> [Document passage]:

My first introduction to Sadaf Siddiqi was through the Stories she created for @shopcupcakesandcashmere on grounding rituals. A California-based cognitive-behavioral therapist who emphasizes slowing down and finding balance, Sadaf's approach to mental health instantly resonated with our entire team. I asked if she'd write a post for us expanding on the grounding rituals she shared in Stories, and hope you find her words below as helpful as I did! She inspired me to think of my favorite rituals—walking Toast in the morning, making tea after dinner—as necessary, rather than indulgent, and to be more mindful with how I spend my free time. Sadaf is also actively working to decrease the stigma around seeking out mental healthcare in South Asian culture, which she was raised in. Read on below for how to apply grounding rituals to your own life. - Leslie
Last Spring, during the height of the COVID-19 pandemic, I started to notice a trend: My group chats were constantly filled with conversations about how frazzled and fatigued everyone was feeling. At the time, I was also feeling a little off and disconnected from myself.

> [Excerpted data]:
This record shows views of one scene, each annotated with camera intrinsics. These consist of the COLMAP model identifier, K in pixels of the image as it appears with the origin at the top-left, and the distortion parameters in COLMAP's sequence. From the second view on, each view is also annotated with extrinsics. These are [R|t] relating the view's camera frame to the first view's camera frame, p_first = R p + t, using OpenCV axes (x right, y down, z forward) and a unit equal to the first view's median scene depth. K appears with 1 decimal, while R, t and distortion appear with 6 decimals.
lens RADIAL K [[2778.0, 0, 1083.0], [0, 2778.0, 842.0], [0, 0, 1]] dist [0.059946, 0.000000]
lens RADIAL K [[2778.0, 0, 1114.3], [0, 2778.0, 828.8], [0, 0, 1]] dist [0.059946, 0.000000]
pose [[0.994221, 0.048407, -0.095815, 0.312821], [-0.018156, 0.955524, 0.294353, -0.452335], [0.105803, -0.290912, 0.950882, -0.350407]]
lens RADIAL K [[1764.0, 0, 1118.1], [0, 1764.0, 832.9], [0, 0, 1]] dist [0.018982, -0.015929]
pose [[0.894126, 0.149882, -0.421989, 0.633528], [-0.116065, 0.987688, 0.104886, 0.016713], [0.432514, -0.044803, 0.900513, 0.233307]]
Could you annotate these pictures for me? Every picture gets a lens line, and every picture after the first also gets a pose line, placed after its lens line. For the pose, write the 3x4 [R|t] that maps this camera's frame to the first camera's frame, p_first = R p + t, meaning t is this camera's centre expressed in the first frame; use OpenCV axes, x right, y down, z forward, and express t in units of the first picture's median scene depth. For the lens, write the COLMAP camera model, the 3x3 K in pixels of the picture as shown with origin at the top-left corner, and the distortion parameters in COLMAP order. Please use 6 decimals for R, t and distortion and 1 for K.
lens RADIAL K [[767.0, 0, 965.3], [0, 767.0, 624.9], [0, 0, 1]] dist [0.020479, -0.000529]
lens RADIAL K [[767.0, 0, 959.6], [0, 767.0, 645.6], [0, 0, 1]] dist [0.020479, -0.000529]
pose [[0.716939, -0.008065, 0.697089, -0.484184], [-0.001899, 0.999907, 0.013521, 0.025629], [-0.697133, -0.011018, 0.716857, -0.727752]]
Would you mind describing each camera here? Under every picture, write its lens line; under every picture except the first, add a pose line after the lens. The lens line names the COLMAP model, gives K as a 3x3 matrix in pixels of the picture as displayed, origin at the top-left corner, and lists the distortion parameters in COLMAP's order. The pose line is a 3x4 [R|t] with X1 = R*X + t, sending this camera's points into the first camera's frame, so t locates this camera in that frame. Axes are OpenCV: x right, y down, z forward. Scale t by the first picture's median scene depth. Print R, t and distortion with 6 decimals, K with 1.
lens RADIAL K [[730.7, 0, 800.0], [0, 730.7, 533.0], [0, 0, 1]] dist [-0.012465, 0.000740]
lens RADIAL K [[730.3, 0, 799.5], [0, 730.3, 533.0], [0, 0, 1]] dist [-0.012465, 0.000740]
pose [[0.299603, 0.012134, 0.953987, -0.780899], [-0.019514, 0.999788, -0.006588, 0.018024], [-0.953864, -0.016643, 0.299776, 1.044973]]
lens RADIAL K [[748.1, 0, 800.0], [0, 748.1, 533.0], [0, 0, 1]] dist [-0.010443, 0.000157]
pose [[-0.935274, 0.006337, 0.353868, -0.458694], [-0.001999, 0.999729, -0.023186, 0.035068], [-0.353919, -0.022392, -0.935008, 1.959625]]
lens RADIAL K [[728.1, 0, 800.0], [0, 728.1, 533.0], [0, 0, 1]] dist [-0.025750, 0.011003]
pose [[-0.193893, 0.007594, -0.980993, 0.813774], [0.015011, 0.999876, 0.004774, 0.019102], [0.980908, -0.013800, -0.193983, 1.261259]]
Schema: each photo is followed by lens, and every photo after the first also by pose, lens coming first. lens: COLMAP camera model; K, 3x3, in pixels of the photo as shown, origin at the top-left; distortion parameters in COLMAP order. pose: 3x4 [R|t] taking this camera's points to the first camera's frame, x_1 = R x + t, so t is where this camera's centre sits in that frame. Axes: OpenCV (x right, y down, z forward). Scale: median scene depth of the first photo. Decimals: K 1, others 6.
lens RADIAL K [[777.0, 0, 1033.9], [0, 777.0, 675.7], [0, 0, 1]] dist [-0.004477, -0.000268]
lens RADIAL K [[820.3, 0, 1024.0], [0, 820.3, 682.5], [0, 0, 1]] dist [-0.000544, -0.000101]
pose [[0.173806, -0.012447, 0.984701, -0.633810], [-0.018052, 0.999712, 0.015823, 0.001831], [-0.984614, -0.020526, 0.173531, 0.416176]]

> [Task to carry out]:
Continue the post on grounding rituals above, starting right after its final sentence.

> [Task answer]:
Between spending way too much time indoors and struggling to live by the “everything in moderation” mindset (especially when it came to diet and exercise), I was constantly overwhelmed without even realizing it. Sometimes, I would watch hours of TV while mindlessly snacking and categorize it as "down time." In reality, I was losing sight of what structured time looks like.
Thinking back, much of this was to be expected, given that the world became a risky and uncertain place almost overnight and without warning. The more that things spun out of my control, the more I noticed myself craving control. I found myself becoming uncomfortable with the unknown and wanting answers that didn't exist yet, like "When can I travel again?" and "How long until I can see my family?" While I’m grateful to have survived 2020, I certainly wasn’t thriving in it.
That is, until I found my footing through the use of grounding rituals.
"Grounding" is becoming a bit of a buzzword in the wellness world and you may have heard your favorite health or fitness instructor talk about it on social media. But what does it actually mean to ground yourself?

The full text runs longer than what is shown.